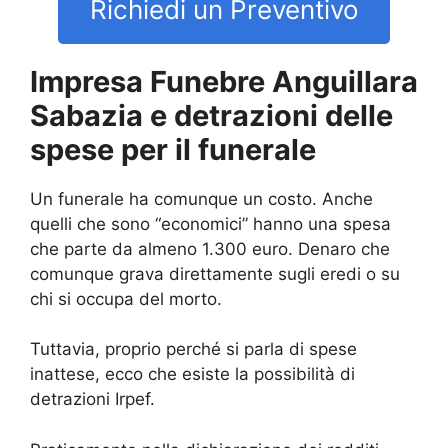
Richiedi un Preventivo
Impresa Funebre Anguillara
Sabazia e detrazioni delle
spese per il funerale
Un funerale ha comunque un costo. Anche
quelli che sono “economici” hanno una spesa
che parte da almeno 1.300 euro. Denaro che
comunque grava direttamente sugli eredi o su
chi si occupa del morto.
Tuttavia, proprio perché si parla di spese
inattese, ecco che esiste la possibilità di
detrazioni Irpef.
=====
* **Tarefa a realizar**: Reescreva as linhas que vão do início das entradas até a linha que contém "chi si occupa del morto.", inclusive, substituindo "eredi" por "familiari" e mantendo todo o resto inalterado. Não inclua as imagens na resposta.

* **Resultado do exercício**:
Richiedi un Preventivo
Impresa Funebre Anguillara
Sabazia e detrazioni delle
spese per il funerale
Un funerale ha comunque un costo. Anche
quelli che sono “economici” hanno una spesa
che parte da almeno 1.300 euro. Denaro che
comunque grava direttamente sugli familiari o su
chi si occupa del morto.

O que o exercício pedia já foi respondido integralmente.